Since the IHU funding:
- 20% more University professors, lecturers, and academic researchers,
- 44% more PhD students,
- 38% more postdocs,
- 5 new team leaders.
ICM laid a solid foundation for transformational research with high economic impact and industrial attractiveness. IHU support led to major grants, a dramatic increase in pharmaceutical and biotech partnerships applications.
Technology transfer: ICM supported by IHU has increased industrial attractiveness, allowing it to search for partners, negotiate contract, and file intellectual property:
- 1000+ research agreements with socio-economic partners (40% international) generated 76M€of revenue (2010-17) under the Institut Carnot label, unique to ICM among all IHUs,
- > 20 proprietary know-hows valorized generating 700-900K€/year,
- 56 patent applications & 7 exclusive licenses,
- Launch in 2017 of NeuroCatalyst to develop “made by ICM” products with clinical POC and solid IP.

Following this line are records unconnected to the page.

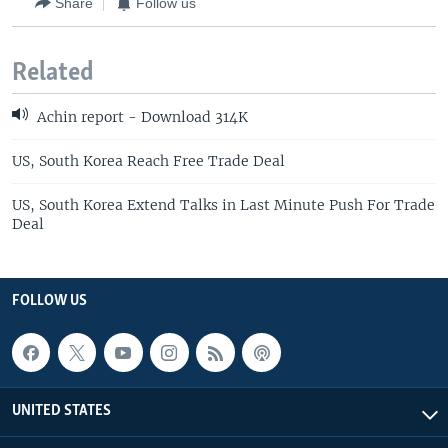
Share
Follow us
Related
Achin report - Download 314K
US, South Korea Reach Free Trade Deal
US, South Korea Extend Talks in Last Minute Push For Trade
Deal
FOLLOW US
UNITED STATES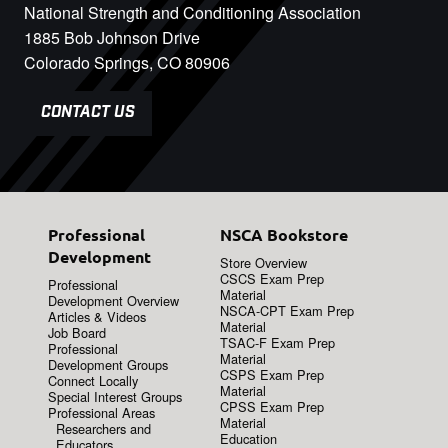
National Strength and Conditioning Association
1885 Bob Johnson Drive
Colorado Springs, CO 80906
CONTACT US
Professional
NSCA Bookstore
Development
Store Overview
CSCS Exam Prep
Professional
Material
Development Overview
NSCA-CPT Exam Prep
Articles & Videos
Material
Job Board
TSAC-F Exam Prep
Professional
Material
Development Groups
CSPS Exam Prep
Connect Locally
Material
Special Interest Groups
CPSS Exam Prep
Professional Areas
Material
Researchers and
Education
Educators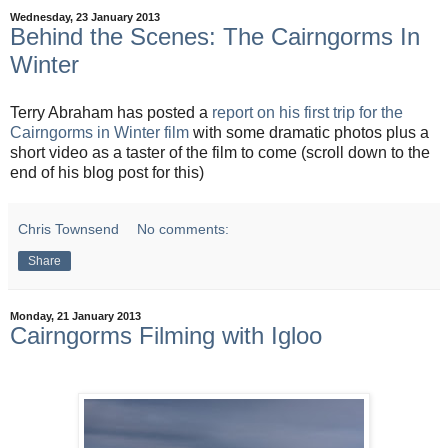
Wednesday, 23 January 2013
Behind the Scenes: The Cairngorms In
Winter
Terry Abraham has posted a
report on his first trip for the
Cairngorms in Winter film
with some dramatic photos plus a
short video as a taster of the film to come (scroll down to the
end of his blog post for this)
Chris Townsend
No comments:
Share
Monday, 21 January 2013
Cairngorms Filming with Igloo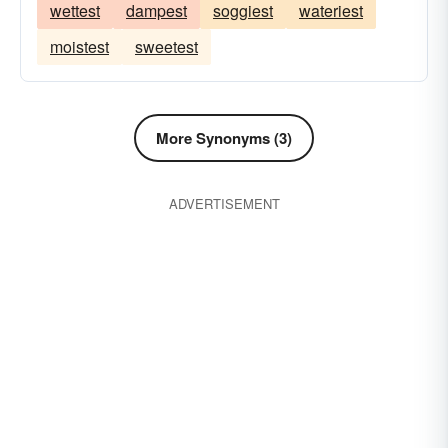
wettest
dampest
soggiest
wateriest
moistest
sweetest
More Synonyms (3)
ADVERTISEMENT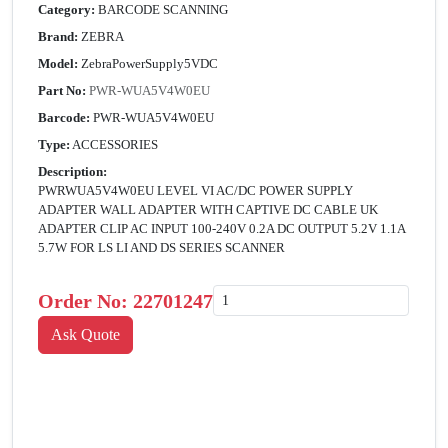
Category:
BARCODE SCANNING
Brand:
ZEBRA
Model:
ZebraPowerSupply5VDC
Part No:
PWR-WUA5V4W0EU
Barcode:
PWR-WUA5V4W0EU
Type:
ACCESSORIES
Description:
PWRWUA5V4W0EU LEVEL VI AC/DC POWER SUPPLY
ADAPTER WALL ADAPTER WITH CAPTIVE DC CABLE UK
ADAPTER CLIP AC INPUT 100-240V 0.2A DC OUTPUT 5.2V 1.1A
5.7W FOR LS LI AND DS SERIES SCANNER
Order No:
22701247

Start-up 2.0 and incubator: ICM’s bioincubator (2013) has helped 40+ companies (9 from ICM). Its rent generates around 500K€/year. Since 2015, 20+ start-up incubated on the IHU’s site have:
- raised 160 M€,
- created 300 jobs,
- brought 5 products to market.
Fundraising: ICM has:
- raised more than 110M€,
- relied on its Circle of Friends (718 donors),
- set up direct marketing and online fundraising for the general public (175000 donors).
Grants: Since 2012, ICM has:
- raised 85M€ (grant income of ~€10m/year),
- obtained 100 ANR grants, 300 grants from Associations-foundations & 81 grants from public funding,
- received Allen Distinguished Investigator & NYSCF Robertson Investigator awards (1,5M$ each)
obtained Grants form 46 international associations/foundations and 7 NIH grants,
- managed 11 ERC grants + 3 POC & 14 H2020 collaborative grants,
- been a leader of one Innovative Training Networks (ITN, Zenith 4M€) and a partner of one ITN (Gliotrain),
- received 15 ICM post-doc MSCA individual fellowships.